The Herbaliser ‘Something Wicked This Way Comes’

Info

    • RELEASED: Mar 2002
    • FORMAT: 2xLP / CD
    • LABEL: NINJA TUNE
    • CAT No.: ZEN64 / ZENCD64
    • DESIGN: Openmind / Ollie Teeba
    • EXTRA ZEN: ninjatune page / BUY

    A form of Art Nouveau was order of the day here mixed with a soundtrack cover graphic of a tree forming a spindly hand inset with various intertwined bodies. I did tons of work on this but was never happy with it, I hadn’t drawn for years, maybe just a quick thumbnail sketch to lay something out, and I wish I had made the tree better. It works much better on the single version as the arm of the Ninja logo where is has more context and you’re not focusing on the details so much.

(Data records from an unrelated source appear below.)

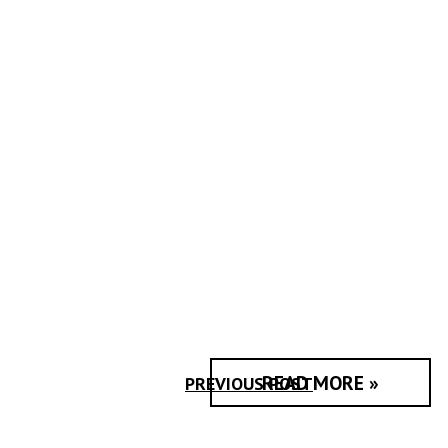
READ MORE »
PREVIOUS POST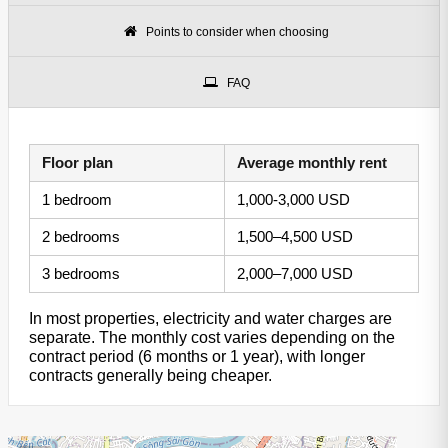
Points to consider when choosing
FAQ
Floor plan
Average monthly rent
1 bedroom
1,000-3,000 USD
2 bedrooms
1,500–4,500 USD
3 bedrooms
2,000–7,000 USD
In most properties, electricity and water charges are
separate. The monthly cost varies depending on the
contract period (6 months or 1 year), with longer
contracts generally being cheaper.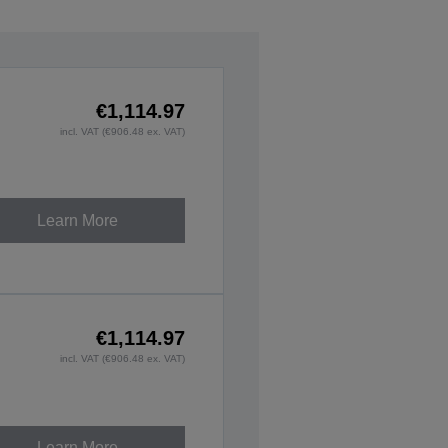
€1,114.97
incl. VAT (€906.48 ex. VAT)
Learn More
€1,114.97
incl. VAT (€906.48 ex. VAT)
Learn More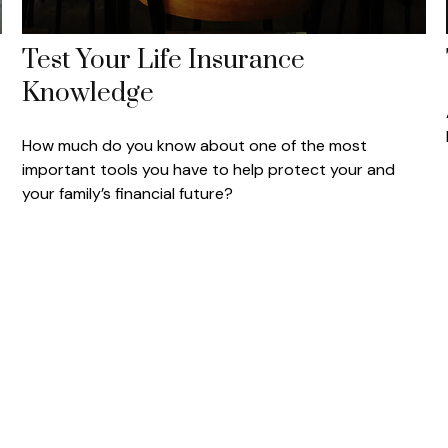
Test Your Life Insurance
Knowledge
How much do you know about one of the most
important tools you have to help protect your and
your family’s financial future?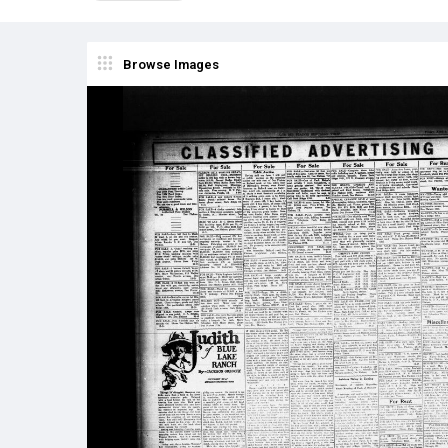
Browse Images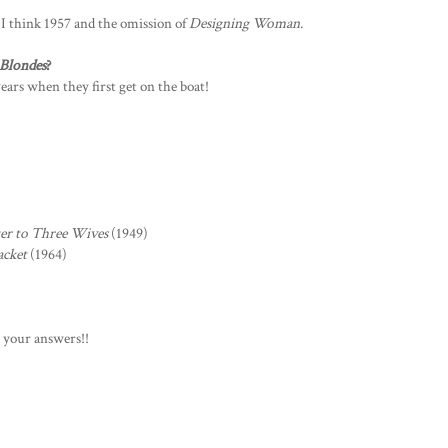
 I think 1957 and the omission of
Designing Woman
.
 Blondes
?
ears when they first get on the boat!
ter to Three Wives
(1949)
acket
(1964)
d your answers!!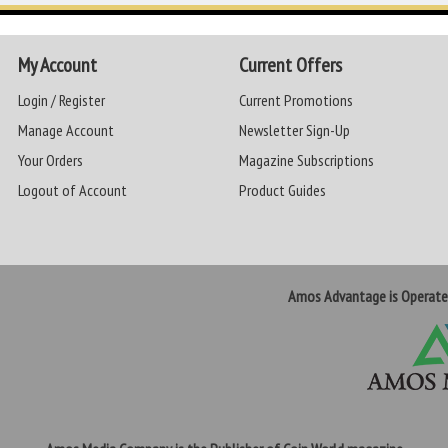
My Account
Current Offers
Login / Register
Current Promotions
Manage Account
Newsletter Sign-Up
Your Orders
Magazine Subscriptions
Logout of Account
Product Guides
Amos Advantage is Operat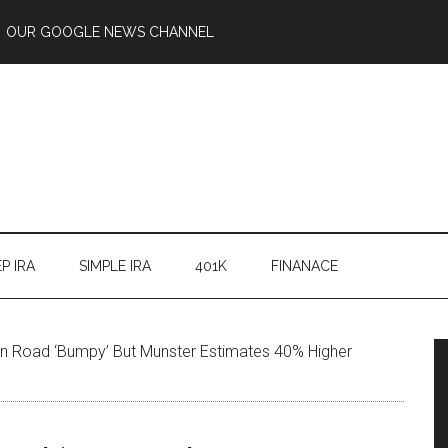
OUR GOOGLE NEWS CHANNEL
P IRA
SIMPLE IRA
401K
FINANACE
on Road ‘Bumpy’ But Munster Estimates 40% Higher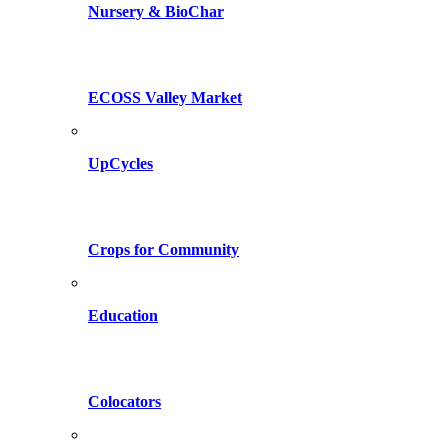
Nursery & BioChar
ECOSS Valley Market
UpCycles
Crops for Community
Education
Colocators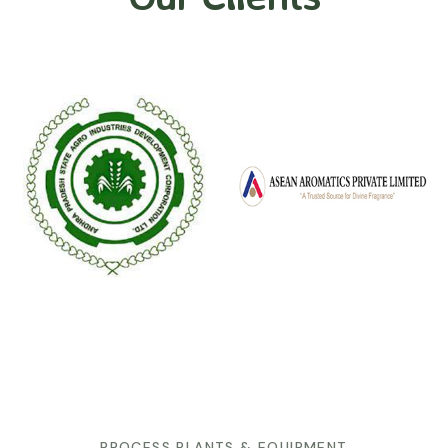
PROCESS PLANTS & EQUIPMENT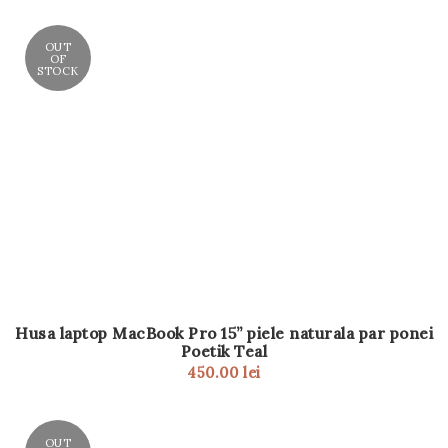
OUT
OF
STOCK
Husa laptop MacBook Pro 15” piele naturala par ponei
Poetik Teal
450.00
lei
OUT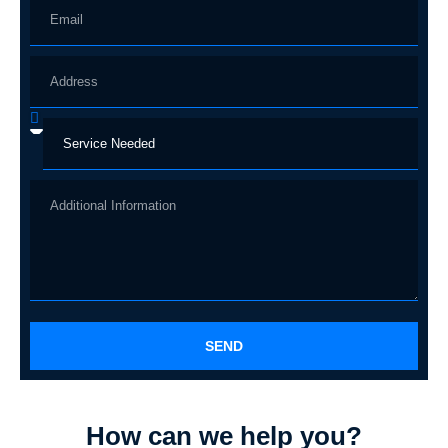
SEND
How can we help you?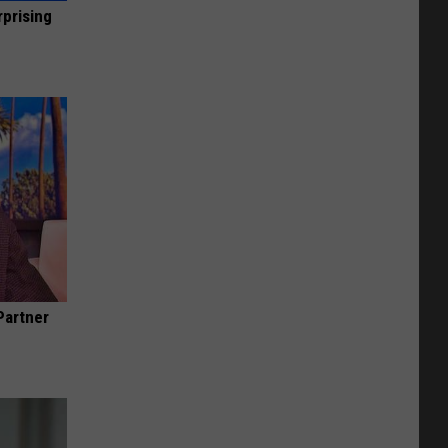
rprising
Partner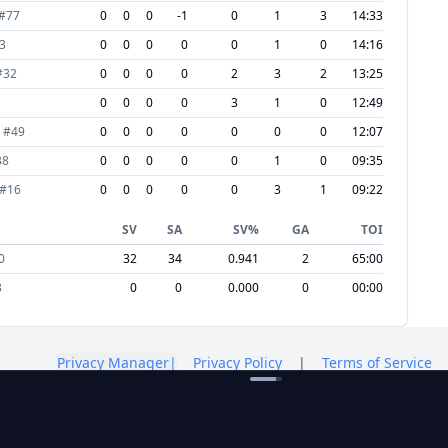
#
77
0
0
0
-1
0
1
3
14:33
3
0
0
0
0
0
1
0
14:16
#
32
0
0
0
0
2
3
2
13:25
0
0
0
0
3
1
0
12:49
#
49
0
0
0
0
0
0
0
12:07
38
0
0
0
0
0
1
0
09:35
#
16
0
0
0
0
0
3
1
09:22
SV
SA
SV%
GA
TOI
0
32
34
0.941
2
65:00
3
0
0
0.000
0
00:00
Privacy Manager
|
Privacy Policy
|
Terms of Service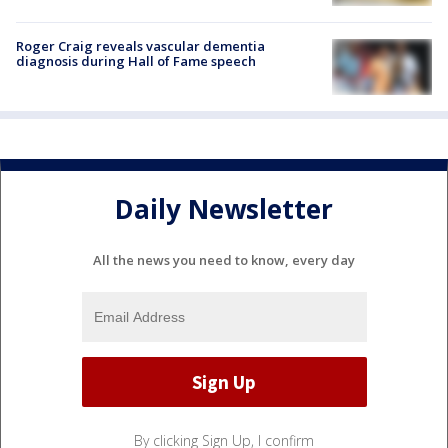
Roger Craig reveals vascular dementia
diagnosis during Hall of Fame speech
Daily Newsletter
All the news you need to know, every day
By clicking Sign Up, I confirm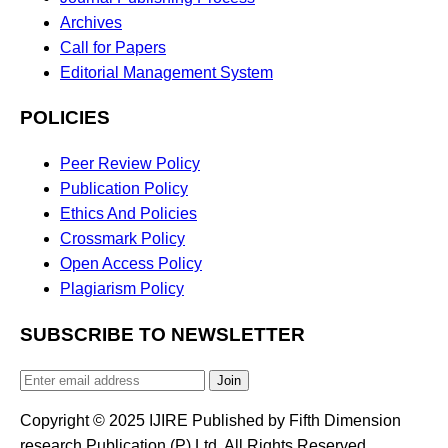
Archives
Call for Papers
Editorial Management System
POLICIES
Peer Review Policy
Publication Policy
Ethics And Policies
Crossmark Policy
Open Access Policy
Plagiarism Policy
SUBSCRIBE TO NEWSLETTER
Join
Copyright © 2025 IJIRE Published by Fifth Dimension
research Publication (P) Ltd. All Rights Reserved.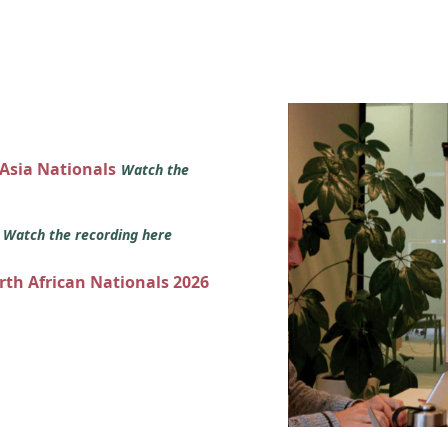
 Asia Nationals
Watch the
s
Watch the recording here
orth African Nationals 2026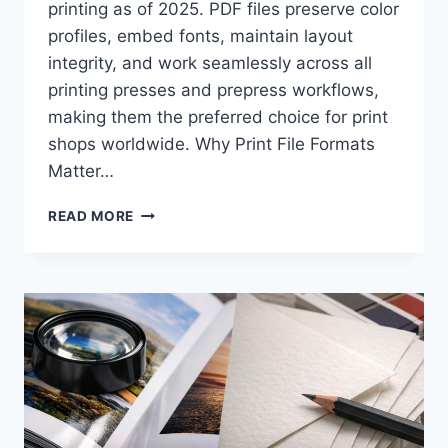
printing as of 2025. PDF files preserve color
profiles, embed fonts, maintain layout
integrity, and work seamlessly across all
printing presses and prepress workflows,
making them the preferred choice for print
shops worldwide. Why Print File Formats
Matter…
WHAT
READ MORE
FILE
FORMAT
SHOULD
YOU
SEND
TO
A
PRINTER:
PDF,
AI,
OR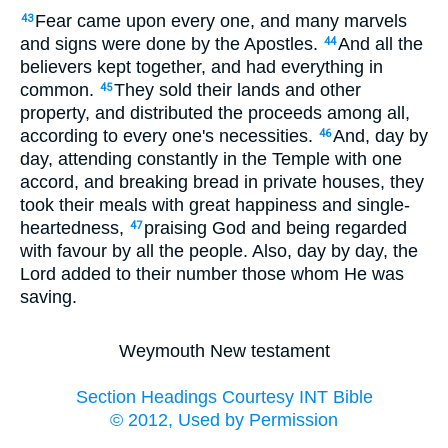
Fear came upon every one, and many marvels
43
and signs were done by the Apostles.
And all the
44
believers kept together, and had everything in
common.
They sold their lands and other
45
property, and distributed the proceeds among all,
according to every one's necessities.
And, day by
46
day, attending constantly in the Temple with one
accord, and breaking bread in private houses, they
took their meals with great happiness and single-
heartedness,
praising God and being regarded
47
with favour by all the people. Also, day by day, the
Lord added to their number those whom He was
saving.
Weymouth New testament
Section Headings Courtesy INT Bible
© 2012, Used by Permission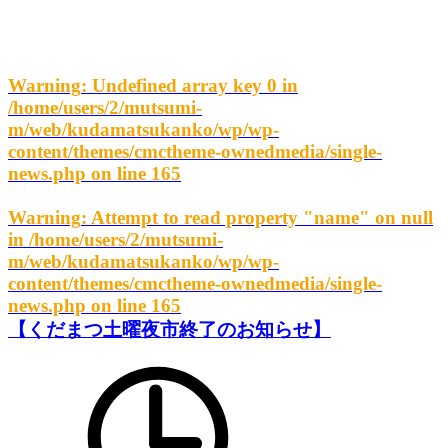
Warning
: Undefined array key 0 in
/home/users/2/mutsumi-
m/web/kudamatsukanko/wp/wp-
content/themes/cmctheme-ownedmedia/single-
news.php
on line
165
Warning
: Attempt to read property "name" on null
in
/home/users/2/mutsumi-
m/web/kudamatsukanko/wp/wp-
content/themes/cmctheme-ownedmedia/single-
news.php
on line
165
【くだまつ土曜夜市終了のお知らせ】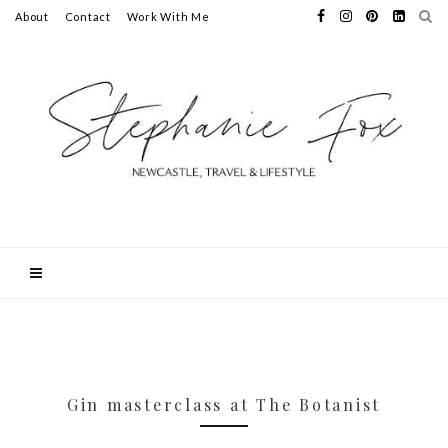
About
Contact
Work With Me
Gin masterclass at The Botanist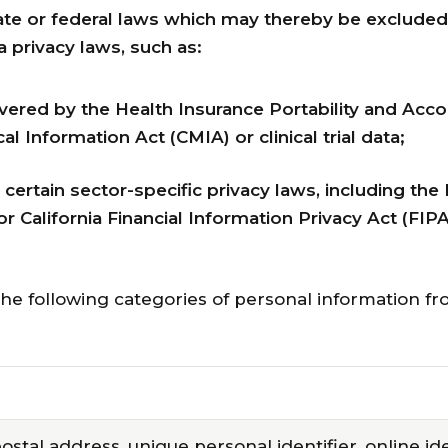
tate or federal laws which may thereby be exclude
 privacy laws, such as:
vered by the Health Insurance Portability and Acco
al Information Act (CMIA) or clinical trial data;
ertain sector-specific privacy laws, including the 
California Financial Information Privacy Act (FIPA
the following categories of personal information f
postal address, unique personal identifier, online ide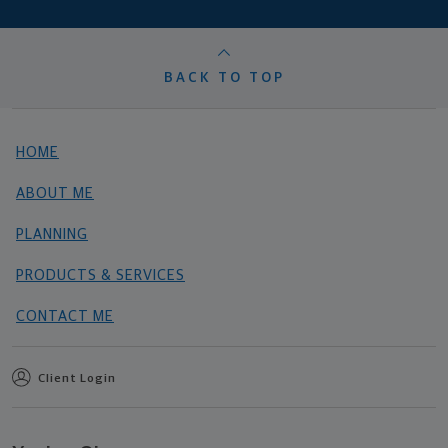
BACK TO TOP
HOME
ABOUT ME
PLANNING
PRODUCTS & SERVICES
CONTACT ME
Client Login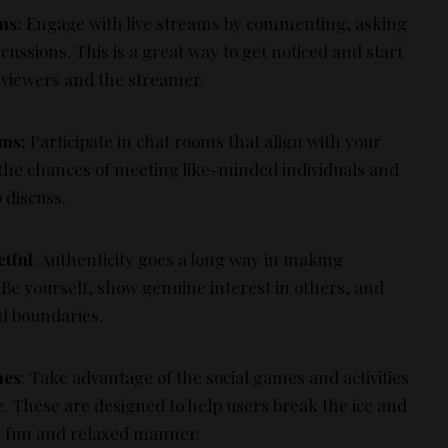
ms:
Engage with live streams by commenting, asking
cussions. This is a great way to get noticed and start
 viewers and the streamer.
oms:
Participate in chat rooms that align with your
 the chances of meeting like-minded individuals and
 discuss.
ctful
: Authenticity goes a long way in making
Be yourself, show genuine interest in others, and
nd boundaries.
mes
: Take advantage of the social games and activities
ve. These are designed to help users break the ice and
 a fun and relaxed manner.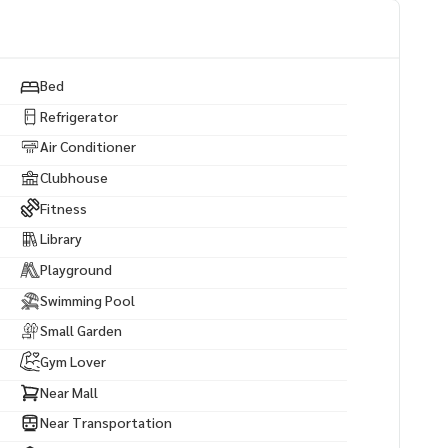
Bed
Refrigerator
Air Conditioner
Clubhouse
Fitness
Library
Playground
Swimming Pool
Small Garden
Gym Lover
Near Mall
Near Transportation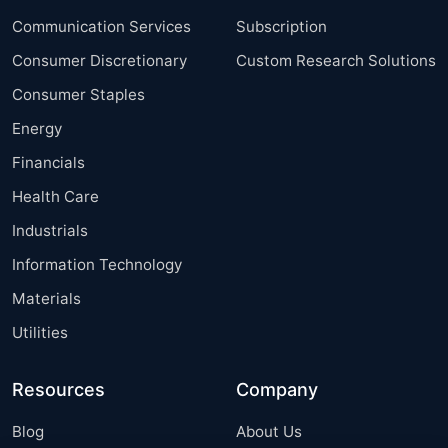
Communication Services
Subscription
Consumer Discretionary
Custom Research Solutions
Consumer Staples
Energy
Financials
Health Care
Industrials
Information Technology
Materials
Utilities
Resources
Company
Blog
About Us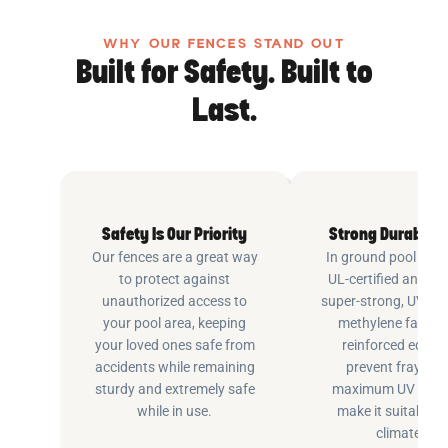
WHY OUR FENCES STAND OUT
Built for Safety. Built to
Last.
Safety Is Our Priority
Strong Durable 
Our fences are a great way
In ground pool fenc
to protect against
UL-certified and m
unauthorized access to
super-strong, UV pr
your pool area, keeping
methylene fabric 
your loved ones safe from
reinforced edging
accidents while remaining
prevent fraying 
sturdy and extremely safe
maximum UV inhib
while in use.
make it suitable fo
climates.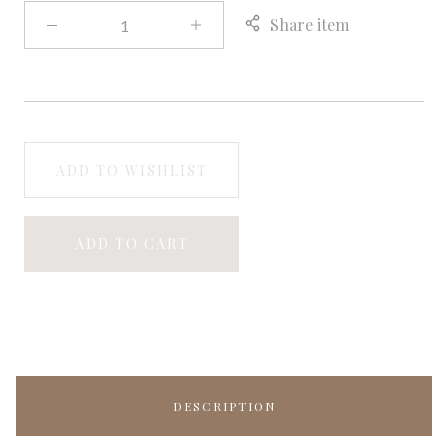
Share item
ADD TO WISHLIST
ADD TO CART
DESCRIPTION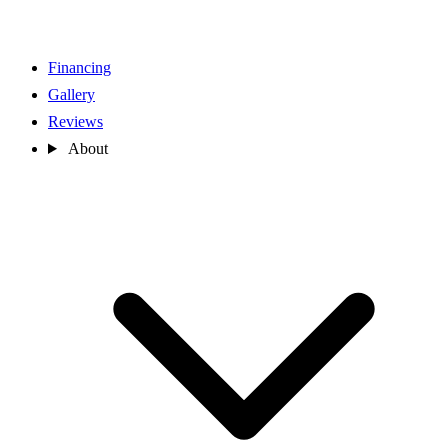
Financing
Gallery
Reviews
About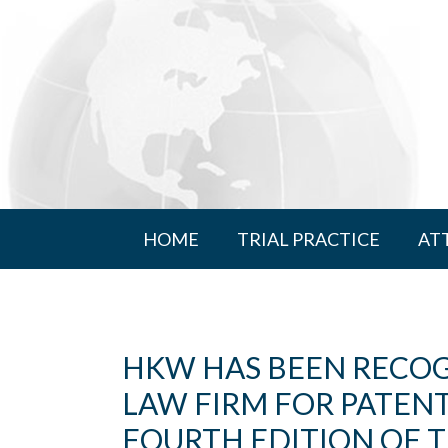
HOME
TRIAL PRACTICE
AT
HKW HAS BEEN RECOG
LAW FIRM FOR PATENT
FOURTH EDITION OF T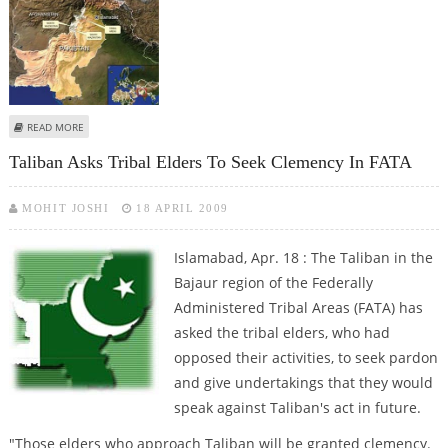
ABOUT SUICIDE BOMBER KILLS 18 TROOPS, TWO CIVILIANS
READ MORE
Taliban Asks Tribal Elders To Seek Clemency In FATA
MOHIT JOSHI
18 APRIL 2009
Islamabad, Apr. 18 : The Taliban in the
Bajaur region of the Federally
Administered Tribal Areas (FATA) has
asked the tribal elders, who had
opposed their activities, to seek pardon
and give undertakings that they would
speak against Taliban's act in future.
"Those elders who approach Taliban will be granted clemency.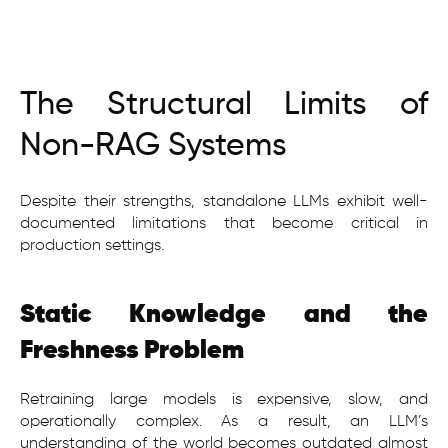
The Structural Limits of
Non-RAG Systems
Despite their strengths, standalone LLMs exhibit well-
documented limitations that become critical in
production settings.
Static Knowledge and the
Freshness Problem
Retraining large models is expensive, slow, and
operationally complex. As a result, an LLM’s
understanding of the world becomes outdated almost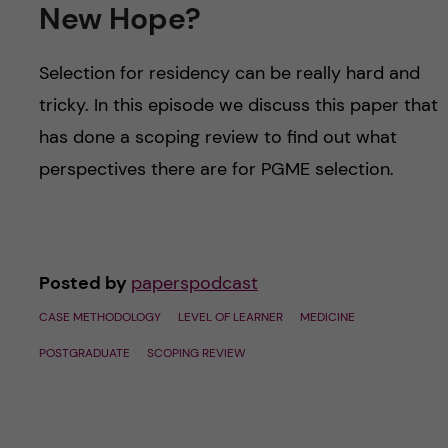
u
h
New Hope?
n
f
c
Selection for residency can be really hard and
i
tricky. In this episode we discuss this paper that
o
e
has done a scoping review to find out what
n
l
perspectives there are for PGME selection.
d
t
e
Posted by
paperspodcast
n
CASE METHODOLOGY
LEVEL OF LEARNER
MEDICINE
t
POSTGRADUATE
SCOPING REVIEW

    The back of the LP is more successful than the front as well with the Herbaliser logo transposed into an Art Nouveau carving and there are some nice instances with the type on the labels of the vinyl. Also check the woman’s face in the dead space in the crook of the elbow… Also included here are works in progress, alternate designs, colours and logos plus merchandise variations  on slip mats and shirts

Info

The Herbaliser ‘Good Girl Gone Bad’ / ‘Something Wicked’

Info

    • RELEASED: Feb 2002 / May 2002
    • FORMAT: 12″ / CDS
    • LABEL: NINJA TUNE
    • CAT No.: ZEN12110 / ZENCD110 / ZEN12110US / ZEN12111 / ZENCDS111
    • DESIGN: Openmind / Ollie Teeba
    • PHOTOGRAPHY: n/a
    • SPOTTERS DELIGHT: The US releases had different A and B sides respectively
    • EXTRA ZEN: ninjatune page / BUY / ninjatune page / BUY

    Good Girl Gone Bad

    Love the simplicity of this and the halo / devil tail angle works well even though it’s obvious.

    Something Wicked This Way Comes

    A form of Art Nouveau was order of the day here and it works much better on the single version as the arm of the Ninja logo where the tree has more context and you’re not focusing on the details so much. In some ways I wish this had been the album cover but the largeness of the Ninja might have confused people.